* TRABALHO PEDIDO *
[1] Reproduza fielmente o trecho da resenha sobre Quinta Avenida, 5 da Manhã de "Wasson recria uma" a "concorrência ao cinema.".
[2] Segundo a resenha sobre Quinta Avenida, 5 da Manhã, quem traduziu a versão brasileira do livro?
[3] Liste todas as pessoas mencionadas pelo nome na resenha sobre Quinta Avenida, 5 da Manhã.

Ano VII

Quinta avenida, 5 da manhã

quinta-feira jan 19, 2012

Bonequinha de Luxo, de Blake Edwards

Quinta Avenida, 5 da Manhã

Por Heitor Augusto

Sam Wasson é bom de prosa. Muito por conta da sua habilidade rítmica como escritor, preservada pelo ótimo trabalho do tradutor da versão brasileira José Rubens Siqueira, Quinta Avenida, 5 da Manhã é, por vezes, mais interessante do que seu objeto de estudo, o filme Bonequinha de Luxo.
Wasson recria uma história com certa liberdade de interpretação, o que resulta em menos amarras no estilo da escrita e na estrutura do livro. Recua-se até o início da década de 50, alguns anos antes de Truman Capote escrever a novela que daria origem ao filme, quando Audrey Hepburn ainda era uma jovem atriz que tentava se acostumar com a ideia de que seu grande sonho – tornar-se bailarina – não chegaria nunca.

O livro nos recorda brevemente que nos anos 50, período de gênese do filme que seria lançado em 1961, não existia o “pretinho básico”, a mulher tinha o papel claro de ser a esposa feliz e sem questionamentos, a televisão começava a representar uma forte concorrência ao cinema.
Muitos personagens dos bastidores se cruzam. Todos divertidamente apresentados logo no começo do livro, com uma ironia que esconde o didatismo da escolha. O autor os coloca, logo de cara, como personagens de uma história que foi inventada – sem uso pejorativo no verbo – por Wasson.

Honesto no seu jogo, ele já manda uma mensagem para quem irá percorrer as próximas 256 páginas: eu, Wasson, não sou apenas a mediação entre alguém próximo à produção do filme e o leitor, mas também um intérprete.

Para usar o jargão da música, Wasson leu a partitura de uma composição e, em vez de seguir literalmente todas as orientações do compositor e do letrista, resolveu acrescentar um breque aqui, estender uma nota ali, mudar o andamento acolá, pensar num arranjo mais solto. É por isso que suas escolhas como escritor são fundamentais para que Quinta Avenida, 5 da Manhã seja um livro interessante e vibrante.

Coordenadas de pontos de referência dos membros
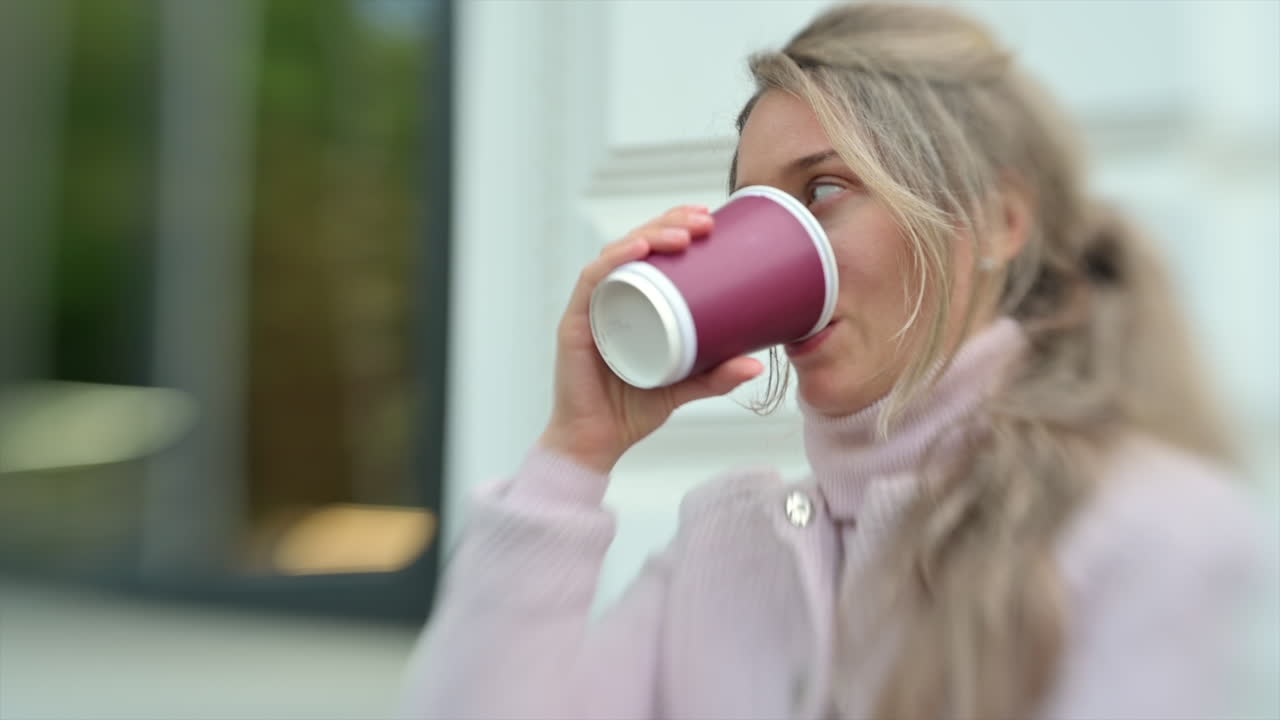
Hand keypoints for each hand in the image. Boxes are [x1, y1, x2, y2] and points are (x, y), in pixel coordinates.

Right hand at [538, 205, 763, 472]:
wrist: (597, 443)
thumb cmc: (633, 409)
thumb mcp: (685, 386)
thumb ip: (717, 376)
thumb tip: (757, 365)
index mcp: (632, 301)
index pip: (651, 252)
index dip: (676, 227)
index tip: (710, 220)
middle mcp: (609, 297)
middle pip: (635, 243)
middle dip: (670, 223)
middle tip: (705, 221)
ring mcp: (590, 308)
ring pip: (616, 255)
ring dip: (649, 235)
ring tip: (682, 234)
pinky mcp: (575, 324)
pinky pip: (591, 282)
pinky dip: (614, 261)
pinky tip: (638, 249)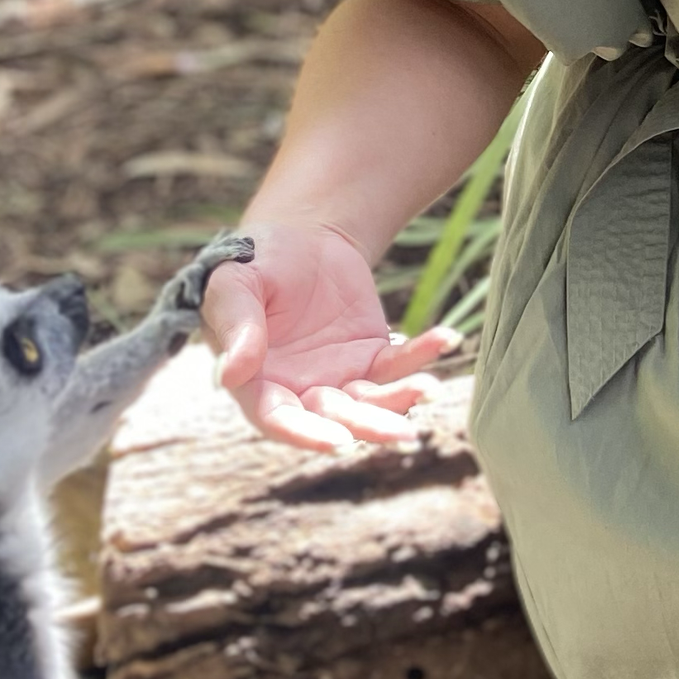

* RESULTADOS POR TAREFA *
[1]
Wasson recria uma história com certa liberdade de interpretação, o que resulta em menos amarras no estilo da escrita e na estrutura do livro. Recua-se até o início da década de 50, alguns anos antes de Truman Capote escrever a novela que daria origem ao filme, quando Audrey Hepburn ainda era uma jovem atriz que tentava se acostumar com a ideia de que seu grande sonho – tornar-se bailarina – não chegaria nunca.

O livro nos recorda brevemente que nos anos 50, período de gênese do filme que seria lançado em 1961, não existia o “pretinho básico”, a mulher tinha o papel claro de ser a esposa feliz e sem questionamentos, a televisão começava a representar uma forte concorrência ao cinema.

[2] A tradução da versão brasileira é de José Rubens Siqueira.

[3]
Heitor Augusto
Blake Edwards
Sam Wasson
José Rubens Siqueira
Truman Capote
Audrey Hepburn